È la prima volta che leggo abbastanza in parallelo le due versioni, traduzione italiana e romanzo in inglese, e Altieri si è preso davvero delle libertà notevoli, non sempre giustificate da finalità espressive. Leggo in italiano per capire meglio lo svolgersi di certi eventi e per fare meno fatica, ma mi sa che per capire meglio lo spirito della storia una lettura in inglese non ci stia male.
Lasciando da parte le vicende della traduzione, mi soffermo su alcuni punti.
Fra gli uomini presenti c’è Harwin figlio di Hullen. Mi ero totalmente dimenticata di lui. Più avanti tornerà fuori, Martin non si dimentica mai dei suoi personaggi. A volte li accantona perché la loro storia non gli interessa più, ma non li dimentica, e Harwin tornerà fuori là dove non mi sarei mai aspettata di trovarlo. Una delle infinite sorprese di questa saga.

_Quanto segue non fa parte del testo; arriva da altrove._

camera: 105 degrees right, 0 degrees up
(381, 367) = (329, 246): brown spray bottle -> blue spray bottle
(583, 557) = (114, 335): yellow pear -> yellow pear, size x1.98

Bran inizia a interrogarsi sul nome da dare al cucciolo. Si interesserà a lungo, e il nome che sceglierà sarà significativo. Potrebbe essere un presagio positivo?
Spettro, il meta-lupo albino, è muto. Ancora non lo sappiamo, Martin lo dirà solo più avanti, come più avanti dirà il suo nome, ma quel meta-lupo non emette alcun suono. Come ha fatto allora Jon a sentirlo? A me viene in mente una sola risposta: lo ha percepito. I due erano legati prima ancora di incontrarsi e abbracciarsi, e Jon sente l’animale che lo chiama quando nessun altro sente nulla. E i suoi occhi sono aperti, vigili. Forse perché il suo padrone deve vedere e affrontare cose che gli altri neanche immaginano che possano esistere.

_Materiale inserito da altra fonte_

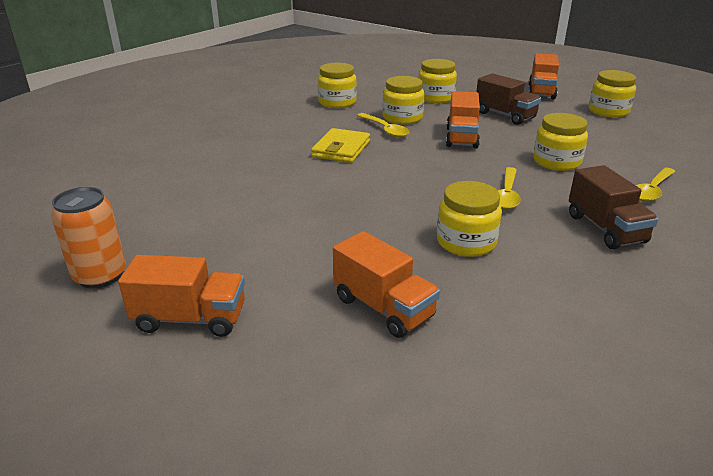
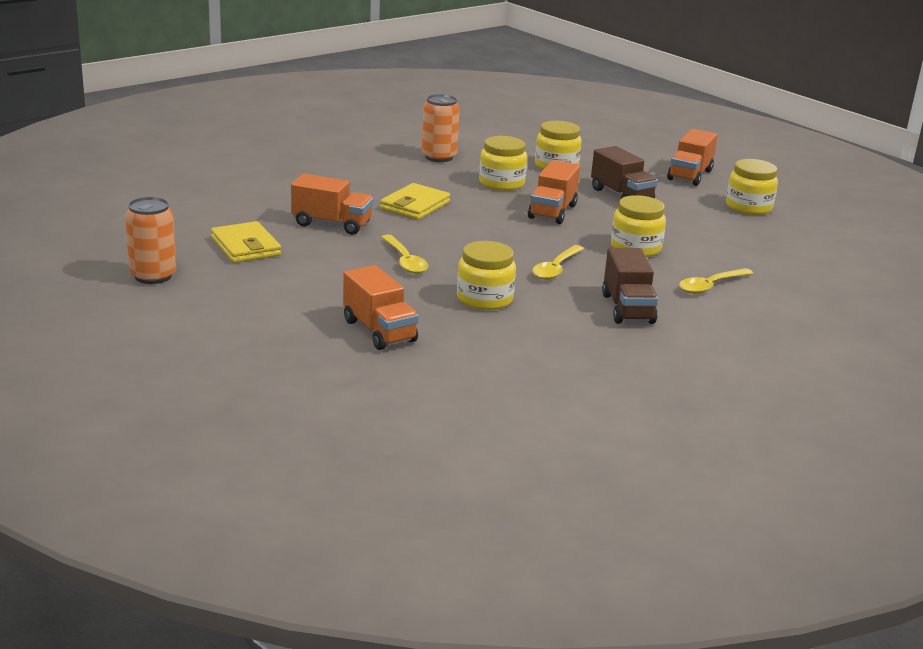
camera: 10 degrees right, 5 degrees down
(190, 318) = (219, 314): orange truck -> orange truck (332, 224)
(196, 219) = (245, 247): none -> yellow wallet
(337, 102) = (439, 157): yellow jar -> orange can
(385, 130) = (474, 193): yellow spoon -> yellow spoon (405, 261)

Ned dice una frase strana, che forse il meta-lupo era stato allontanato. Ma questo è impossibile. Gli altri cuccioli sono ciechi, quindi non potevano vedere che Spettro era diverso, a meno che non abbia anche un odore diverso, cosa che invece non viene mai ipotizzata. Probabilmente nella frase si riflettono pensieri di Ned relativi al fatto che chi è diverso non può essere accettato nel gruppo.
Sotto la foto c’è uno spoiler relativo a Il grande inverno. Per sicurezza lo scrivo in bianco, per leggerlo basta selezionare l’area e le mie parole appariranno per contrasto.

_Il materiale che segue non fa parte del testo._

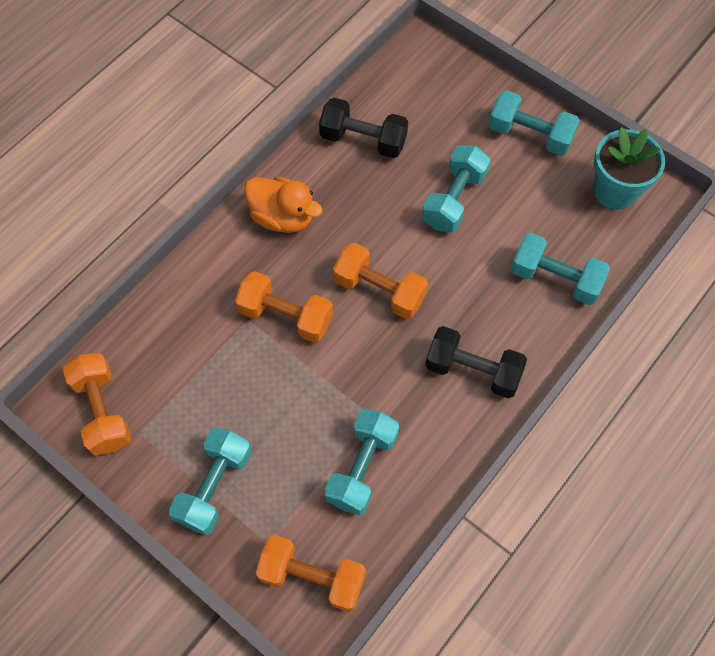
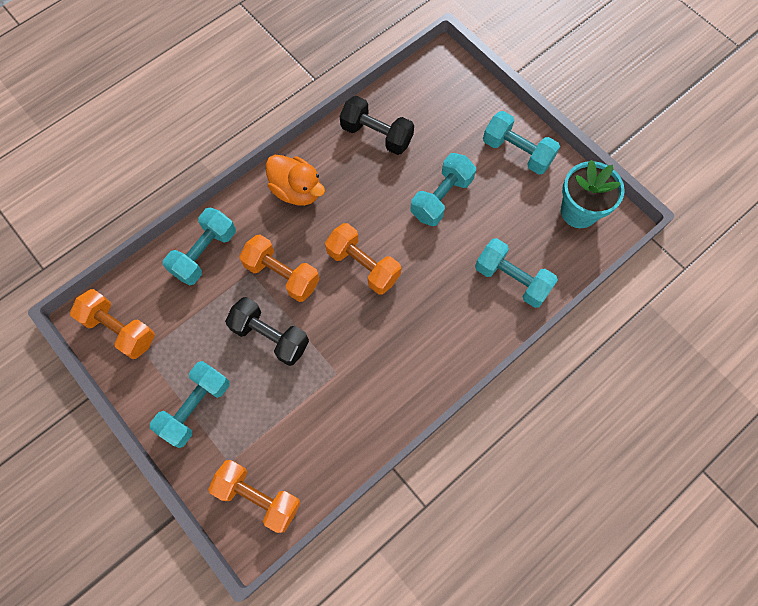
camera: 10 degrees right, 5 degrees up
(103, 411) = (120, 329): orange dumbbell -> orange dumbbell turned 45 degrees counterclockwise
(362, 467) = (317, 413): turquoise dumbbell -> turquoise dumbbell (204, 253)
(472, 370) = (426, 346): black dumbbell -> black dumbbell (270, 336)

Robb parla con una voce determinata e imperiosa come quella del lord che un giorno diventerà (pag. 25). Robb dovrà diventare determinato molto prima di quanto chiunque possa pensare, in primo luogo quando dovrà occuparsi di Grande Inverno dopo la partenza del padre e poi, in modo molto più forte, quando chiamerà a raccolta i vessilli di guerra.